* TASK DESCRIPTION *
Please extract, word for word, the part of the downtown Nashville recollection below that opens with the words containing "Ricky can confirm" and closes with "repurposed and reoccupied.".

* PASSAGE TO READ *
It's funny, because it didn't deter my parents from taking me downtown in the '70s and '80s (though they had moved down from NYC, and Lower Broad was almost "quaint" by comparison to what Times Square was in them days). However, I will say that when we went downtown, we usually stuck to walking down either Church or Deaderick down to 2nd and 1st Avenue and didn't veer over to the peep show venues a few blocks up from the old warehouse at the end of Broadway (back where the old riverboat tours used to debark from).

 

Ricky can confirm that there used to be a spur RR line that ran partly up 1st north of Broadway, and until about 1980, there were abandoned freight cars left sitting there. My father would take me down there and let me climb on them (still have some photos of that). It was still "old Nashville" in those days (the department stores and theaters on Church), but was otherwise more like a ghost town when you got more towards the river, at least on the weekends. Even the 2nd Avenue warehouses had a spooky air about them before they were repurposed and reoccupied.

* THE DATA *

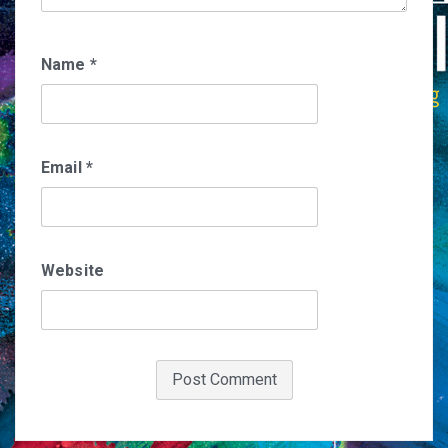
Name
*
Email
*
Website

* RESULT OF THIS TASK *
Ricky can confirm that there used to be a spur RR line that ran partly up 1st north of Broadway, and until about 1980, there were abandoned freight cars left sitting there. My father would take me down there and let me climb on them (still have some photos of that). It was still "old Nashville" in those days (the department stores and theaters on Church), but was otherwise more like a ghost town when you got more towards the river, at least on the weekends. Even the 2nd Avenue warehouses had a spooky air about them before they were repurposed and reoccupied.